Post Office Monthly Income Scheme Account (MIS)

Post Office Monthly Income Scheme or MIS is a popular investment scheme wherein an individual invests a particular amount and gets an assured monthly income in the form of interest. From 1.01.2018, interest rates are paid monthly at a rate of 7.3 per cent per annum. The maximum investment limit is Rs 4.5 lakh in single account and Rs 9 lakh in joint accounts.
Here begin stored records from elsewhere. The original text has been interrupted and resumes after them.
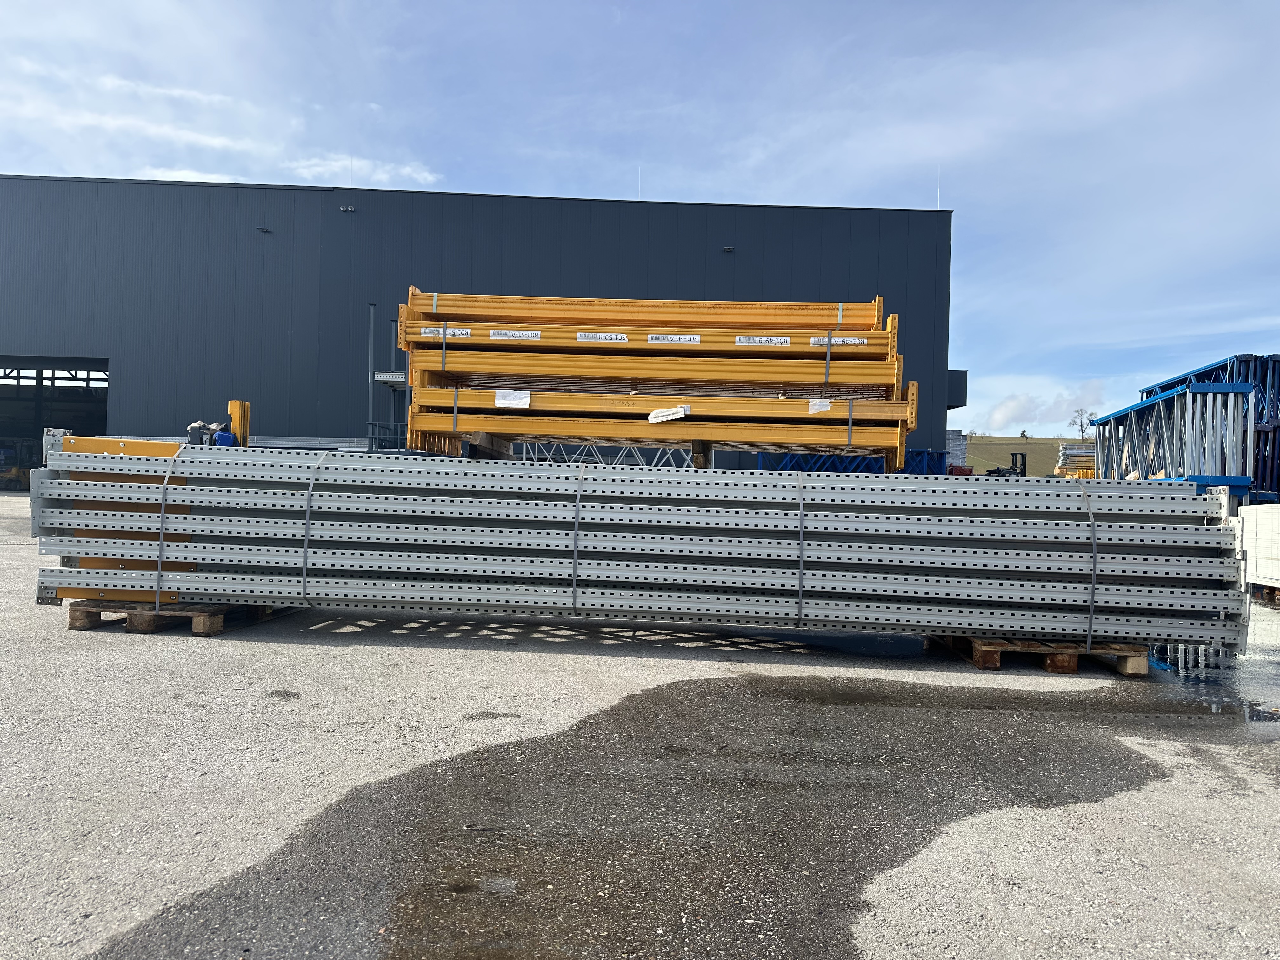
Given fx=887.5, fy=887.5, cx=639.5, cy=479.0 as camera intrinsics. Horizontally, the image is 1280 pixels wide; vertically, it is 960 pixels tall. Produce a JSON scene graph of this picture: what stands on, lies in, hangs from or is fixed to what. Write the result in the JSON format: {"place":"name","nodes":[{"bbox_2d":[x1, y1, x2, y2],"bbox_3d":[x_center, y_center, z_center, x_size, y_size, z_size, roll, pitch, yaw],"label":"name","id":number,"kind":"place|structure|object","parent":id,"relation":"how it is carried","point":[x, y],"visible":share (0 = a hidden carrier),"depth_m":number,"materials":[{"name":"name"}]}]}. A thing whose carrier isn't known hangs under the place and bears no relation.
{"place":"outdoors","nodes":[
{"label":"outdoors","id":0,"kind":"place"},
{"bbox_2d":[4,99,268,155],"label":"cloud","id":1,"kind":"structure","parent":0,"point":[218,141],"materials":[{"name":"white"}]},
{"bbox_2d":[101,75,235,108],"label":"cloud","id":2,"kind":"structure","parent":0,"point":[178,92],"materials":[{"name":"white"}]},
{"bbox_2d":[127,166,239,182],"label":"cloud","id":3,"kind":"structure","parent":0,"point":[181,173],"materials":[{"name":"white"}]},
{"bbox_2d":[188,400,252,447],"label":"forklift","id":4,"kind":"object","parent":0,"point":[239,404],"visible":0.31,"depth_m":11.74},
{"bbox_2d":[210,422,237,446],"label":"person","id":5,"kind":"object","parent":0,"point":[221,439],"visible":0.29,"depth_m":11.66},
{"bbox_2d":[227,400,251,446],"bbox_3d":[-5.269,-0.216,11.653,0.256,1.593,0.384,1,0,2],"label":"yellow post","id":6,"kind":"object","parent":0,"point":[237,415],"visible":0.45,"depth_m":11.57,"materials":[{"name":"yellow metal"}]},
{"bbox_2d":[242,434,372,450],"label":"stack","id":7,"kind":"object","parent":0,"point":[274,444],"visible":0.35,"depth_m":22.94,"materials":[{"name":"metal"}]},
{"bbox_2d":[281,153,443,186],"label":"cloud","id":8,"kind":"structure","parent":0,"point":[420,176],"materials":[{"name":"white"}]},
{"bbox_2d":[366,304,375,445],"bbox_3d":[-8.169,-2.455,26.860,0.267,5.651,0.305,1,0,2],"label":"metal pole","id":9,"kind":"object","parent":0,"point":[369,402],"visible":0.62,"depth_m":26.79,"materials":[{"name":"grey metal"}]},
{"bbox_2d":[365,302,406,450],"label":"metal frame","id":10,"kind":"object","parent":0,"point":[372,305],"visible":0.37,"depth_m":26.13,"materials":[{"name":"grey metal"}]},
{"bbox_2d":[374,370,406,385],"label":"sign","id":11,"kind":"object","parent":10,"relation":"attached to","point":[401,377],"visible":0.5,"depth_m":26.53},
{"bbox_2d":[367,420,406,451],"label":"metal railing","id":12,"kind":"object","parent":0,"point":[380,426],"visible":0.3,"depth_m":24.01,"materials":[{"name":"metal"}]},
{"bbox_2d":[0,175,960,478],"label":"warehouse building","id":13,"kind":"structure","parent":0,"point":[589,205],"depth_m":30.33,"materials":[{"name":"grey metal"}]},
{"bbox_2d":[0,354,108,489],"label":"garage doorway","id":14,"kind":"structure","parent":13,"relation":"in","point":[102,418],"depth_m":31.16,"materials":[{"name":"metal"}]},
{"bbox_2d":[257,225,271,233],"bbox_3d":[-12.088,-8.027,28.564,0.392,0.199,0.366,1,0,2],"label":"wall lamp","id":15,"kind":"object","parent":13,"relation":"attached to","point":[263,230],"visible":0.94,"depth_m":28.50,"materials":[{"name":"black"}]},
{"bbox_2d":[338,204,355,212],"bbox_3d":[-9.591,-8.819,29.055,0.497,0.219,0.371,1,0,2],"label":"wall lamp","id":16,"kind":"object","parent":13,"relation":"attached to","point":[348,208],"visible":0.94,"depth_m":28.98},
{"bbox_2d":[636,167,642,199],"bbox_3d":[-0.032,-10.269,32.175,0.109,1.993,0.159,1,0,2],"label":"antenna","id":17,"kind":"object","parent":13,"relation":"on","point":[640,192],"visible":0.41,"depth_m":32.13,"materials":[{"name":"white metal"}]},
{"bbox_2d":[721,245,734,253],"bbox_3d":[2.920,-7.624,29.429,0.361,0.215,0.380,1,0,2],"label":"wall lamp","id":18,"kind":"object","parent":13,"relation":"attached to","point":[727,248],"visible":0.93,"depth_m":29.35,"materials":[{"name":"black"}]},
{"bbox_2d":[935,165,941,209],"bbox_3d":[10.957,-10.425,32.583,0.101,2.192,0.165,1,0,2],"label":"antenna","id":19,"kind":"object","parent":13,"relation":"on","point":[939,205],"visible":0.6,"depth_m":32.54,"materials":[{"name":"white"}]},
{"bbox_2d":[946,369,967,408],"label":"box","id":20,"kind":"object","parent":13,"relation":"attached to","point":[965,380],"visible":0.38,"depth_m":34.35,"materials":[{"name":"black metal"}]},
{"bbox_2d":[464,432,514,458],"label":"wooden beam","id":21,"kind":"object","parent":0,"point":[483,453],"visible":0.39,"depth_m":8.56,"materials":[{"name":"brown wood"}]},
{"bbox_2d":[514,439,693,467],"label":"truss","id":22,"kind":"object","parent":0,"point":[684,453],"visible":0.34,"depth_m":18.47,"materials":[{"name":"metal"}]},
{"bbox_2d":[0,0,1279,434],"label":"sky","id":23,"kind":"structure","parent":0,"point":[804,192],"materials":[{"name":"blue"}]},
{"bbox_2d":[0,488,1279,959],"label":"gravel ground","id":24,"kind":"structure","parent":0,"point":[300,646],"materials":[{"name":"grey"}]},
{"bbox_2d":[69,600,279,635],"bbox_3d":[-3.529,0.998,6.897,0.810,0.167,1.480,1,0,2],"label":"wooden pallet","id":25,"kind":"object","parent":24,"relation":"on","point":[72,625],"visible":0.49,"depth_m":6.35,"materials":[{"name":"brown wood"}]},
{"bbox_2d":[45,431,190,603],"bbox_3d":[-3.822,0.287,6.732,0.953,1.181,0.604,1,0,2],"label":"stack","id":26,"kind":"object","parent":25,"relation":"on","point":[141,444],"visible":0.31,"depth_m":6.57,"materials":[{"name":"grey metal"}]},
{"bbox_2d":[104,667,1250,959],"label":"puddle","id":27,"kind":"object","parent":24,"relation":"on","point":[462,762],"visible":0.95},
{"bbox_2d":[927,633,1149,675],"bbox_3d":[2.749,1.153,6.316,1.018,0.173,1.446,1,0,2],"label":"wooden pallet","id":28,"kind":"object","parent":24,"relation":"on","point":[987,652],"visible":0.46,"depth_m":5.76,"materials":[{"name":"brown wood"}]},
{"bbox_2d":[44,442,1242,649],"bbox_3d":[0.067,0.429,6.488,8.609,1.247,1.686,1,0,2],"label":"stack","id":29,"kind":"object","parent":28,"relation":"on","point":[1196,533],"visible":0.9,"depth_m":6.00,"materials":[{"name":"grey metal"}]},
{"bbox_2d":[153,440,183,606],"bbox_3d":[-3.516,0.340,6.703,0.154,1.165,0.438,1,0,2],"label":"strap","id":30,"kind":"object","parent":29,"relation":"attached to","point":[157,598],"visible":0.79,"depth_m":6.50,"materials":[{"name":"grey plastic"}]},
{"bbox_2d":[300,447,334,606],"bbox_3d":[-2.330,0.351,6.449,0.162,0.981,0.506,1,0,2],"label":"strap","id":31,"kind":"object","parent":29,"relation":"attached to","point":[306,563],"visible":0.83,"depth_m":6.23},
{"bbox_2d":[569,464,586,617],"bbox_3d":[-0.436,0.425,6.340,0.101,0.880,0.485,1,0,2],"label":"strap","id":32,"kind":"object","parent":29,"relation":"attached to","point":[573,590],"visible":0.85,"depth_m":6.13,"materials":[{"name":"grey metal"}]},
{"bbox_2d":[795,470,806,625],"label":"strap","id":33,"kind":"object","parent":29,"relation":"attached to","point":[801,501],"visible":0.82,"depth_m":5.99,"materials":[{"name":"grey plastic"}]},
{"bbox_2d":[1080,481,1098,657],"bbox_3d":[2.987,0.616,6.075,0.126,1.038,0.538,1,0,2],"label":"strap","id":34,"kind":"object","parent":29,"relation":"attached to","point":[1087,646],"visible":0.77,"depth_m":5.84,"materials":[{"name":"grey plastic"}]},
{"bbox_2d":[1087,356,1271,495],"bbox_3d":[10.364,-0.505,15.703,4.205,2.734,5.882,1,0,2],"label":"stack","id":35,"kind":"object","parent":24,"relation":"on","point":[1111,466],"visible":0.64,"depth_m":14.46,"materials":[{"name":"blue metal"}]},
{"bbox_2d":[1143,598,1279,719],"label":"puddle","id":36,"kind":"object","parent":24,"relation":"on","point":[1156,652],"visible":0.39,"materials":[{"name":"liquid"}]},
{"bbox_2d":[1235,504,1279,593],"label":"panel stack","id":37,"kind":"object","parent":24,"relation":"on","point":[1260,552],"visible":0.82,"depth_m":9.60,"materials":[{"name":"white"}]},
{"bbox_2d":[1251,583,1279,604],"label":"wooden pallet","id":38,"kind":"object","parent":24,"relation":"on","point":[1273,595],"visible":0.54,"depth_m":9.47,"materials":[{"name":"brown wood"}]},
{"bbox_2d":[399,290,913,469],"bbox_3d":[0.183,-0.964,8.902,4.994,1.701,2.221,1,0,2],"label":"stack","id":39,"kind":"object","parent":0,"point":[560,343],"visible":0.79,"depth_m":8.31,"materials":[{"name":"yellow metal"}]},
{"bbox_2d":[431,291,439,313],"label":"strap","id":40,"kind":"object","parent":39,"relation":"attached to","point":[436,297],"visible":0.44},
{"bbox_2d":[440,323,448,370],"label":"strap","id":41,"kind":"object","parent":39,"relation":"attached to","point":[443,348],"visible":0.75,"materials":[{"name":"grey plastic"}]},
{"bbox_2d":[421,326,471,338],"bbox_3d":[-1.876,-1.414,8.615,0.563,0.102,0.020,1,0,2],"label":"label","id":42,"kind":"object","parent":39,"relation":"attached to","point":[451,332],"visible":0.75,"depth_m":8.62,"materials":[{"name":"white paper"}]},
{"bbox_2d":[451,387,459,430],"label":"strap","id":43,"kind":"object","parent":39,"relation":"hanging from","point":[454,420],"visible":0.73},
{"bbox_2d":[493,389,530,408],"bbox_3d":[-1.191,-0.740,8.282,0.367,0.168,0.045,1,0,2],"label":"paper label","id":44,"kind":"object","parent":39,"relation":"attached to","point":[499,399],"visible":0.98,"depth_m":8.28,"materials":[{"name":"white paper"}]},
{"bbox_2d":[487,328,541,340],"bbox_3d":[-1.268,-1.457,8.976,0.622,0.096,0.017,1,0,2],"label":"label","id":45,"kind":"object","parent":39,"relation":"attached to","point":[496,337],"visible":0.97,"depth_m":8.98,"materials":[{"name":"white paper"}]},
{"bbox_2d":[575,331,629,341],"bbox_3d":[-0.375,-1.427,8.935,0.603,0.090,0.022,1,0,2],"label":"label","id":46,"kind":"object","parent":39,"relation":"attached to","point":[579,334],"visible":0.96,"depth_m":8.93,"materials":[{"name":"white paper"}]},
{"bbox_2d":[647,405,688,422],"bbox_3d":[0.267,-0.601,8.285,0.446,0.150,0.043,1,0,2],"label":"paper label","id":47,"kind":"object","parent":39,"relation":"attached to","point":[656,412],"visible":0.98,"depth_m":8.28,"materials":[{"name":"white paper"}]},
{"bbox_2d":[646,333,700,343],"bbox_3d":[0.342,-1.416,8.995,0.624,0.095,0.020,1,0,2],"label":"label","id":48,"kind":"object","parent":39,"relation":"attached to","point":[690,337],"visible":0.97,"depth_m":9.00,"materials":[{"name":"white paper"}]},
{"bbox_2d":[734,334,791,345],"bbox_3d":[1.226,-1.369,8.819,0.638,0.098,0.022,1,0,2],"label":"label","id":49,"kind":"object","parent":39,"relation":"attached to","point":[780,340],"visible":0.96,"depth_m":8.82,"materials":[{"name":"white paper"}]},
{"bbox_2d":[807,398,832,413],"bbox_3d":[1.720,-0.686,8.431,0.287,0.150,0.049,1,0,2],"label":"paper label","id":50,"kind":"object","parent":39,"relation":"attached to","point":[817,407],"visible":0.98,"depth_m":8.43,"materials":[{"name":"white paper"}]},
{"bbox_2d":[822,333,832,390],"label":"strap","id":51,"kind":"object","parent":39,"relation":"attached to","point":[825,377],"visible":0.72,"depth_m":8.36,"materials":[{"name":"grey plastic"}]},
{"bbox_2d":[809,336,867,345],"bbox_3d":[1.953,-1.353,8.731,0.624,0.088,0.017,1,0,2],"label":"label","id":52,"kind":"object","parent":39,"relation":"attached to","point":[865,340],"visible":0.75,"depth_m":8.73,"materials":[{"name":"white paper"}]},
{"bbox_2d":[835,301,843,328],"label":"strap","id":53,"kind":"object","parent":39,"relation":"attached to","point":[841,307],"visible":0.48,"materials":[{"name":"grey plastic"}]},
{"bbox_2d":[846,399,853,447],"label":"strap","id":54,"kind":"object","parent":39,"relation":"attached to","point":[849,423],"visible":0.78,"depth_m":7.97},
{"bbox_2d":[691,440,714,467],"bbox_3d":[0.593,0.032,8.626,0.203,0.878,0.264,1,0,2],"label":"wooden post","id":55,"kind":"object","parent":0,"point":[700,455],"visible":0.39,"depth_m":8.53,"materials":[{"name":"brown wood"}]},
{"bbox_2d":[757,448,955,474],"bbox_3d":[5.692,-0.071,23.858,5.445,1.604,2.957,1,0,2],"label":"blue rack","id":56,"kind":"object","parent":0,"point":[865,458],"visible":0.32,"depth_m":23.18,"materials":[{"name":"blue metal"}]},
{"bbox_2d":[943,429,968,473],"bbox_3d":[10.691,-0.603,31.259,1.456,2.338,1.588,1,0,2],"label":"stack","id":57,"kind":"object","parent":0,"point":[957,447],"visible":0.39,"depth_m":30.75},
{"bbox_2d":[983,450,1027,476],"bbox_3d":[15.601,-0.252,38.372,2.075,1.909,2.741,1,0,2],"label":"forklift","id":58,"kind":"object","parent":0,"point":[1024,469],"visible":0.49,"depth_m":38.07,"materials":[{"name":"black metal"}]},
{"bbox_2d":[965,433,1089,475],"label":"grassy hill","id":59,"kind":"structure","parent":0,"point":[1037,455],"materials":[{"name":"green plant"}]},
{"bbox_2d":[1067,407,1094,440],"label":"tree","id":60,"kind":"object","parent":59,"relation":"on","point":[1074,420],"visible":0.86,"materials":[{"name":"plant"}]},
{"bbox_2d":[968,380,1109,431],"label":"cloud","id":61,"kind":"structure","parent":0,"point":[1000,410],"materials":[{"name":"white"}]},
{"bbox_2d":[1055,443,1097,477],"bbox_3d":[16.874,-0.285,32.863,2.628,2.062,2.621,1,0,2],"label":"stack","id":62,"kind":"object","parent":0,"point":[1066,450],"visible":0.41,"depth_m":32.63,"materials":[{"name":"silver metal"}]}
]}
Senior Citizen Savings Scheme (SCSS)

An individual of the age of 60 years or more may open this account. From 1.07.2017, interest rates are as follows:- 8.3 per cent per annum, payable from the date of deposit of 31st March/30th Sept/31st December in the first instance and thereafter, interest shall be payable on 31st March, 30th June, 30th Sept and 31st Decemberm said India Post. This account can be opened by cash for the amount below Rs 1 lakh and for Rs 1 lakh and above by cheque only.

15-year Public Provident Fund Account (PPF)
An individual can open a PPF account with India Post with Rs 100 but has to deposit minimum of Rs 500 in a financial year and maximum Rs 1,50,000. From 1.01.2018, interest rate being offered is 7.6 per cent per annum (compounded yearly). Deposits in PPF accounts qualify for deduction from income under Section 80C of the IT Act.

National Savings Certificates (NSC)

A single holder type certificate can be purchased by, an adult for himself or on behalf of a minor or by a minor. From 1.01.2018, interest rate offered is 7.6 per cent compounded annually but payable at maturity. NSC deposits qualify for tax rebate under Section 80C of IT Act.

Kisan Vikas Patra (KVP)

A KVP certificate can be purchased by an adult for himself or on behalf of a minor or by two adults. From 1.01.2018, interest rates offered is 7.3 per cent compounded annually. A minimum of Rs. 1000 and in multiples of Rs 1000 must be invested. There is no maximum limit on investment.

Sukanya Samriddhi Accounts

A legal Guardian/Natural Guardian can open account in the name of girl child. The rate of interest offered is 8.1 per cent per annum with effect from 1.01.2018,calculated on a yearly basis and compounded yearly.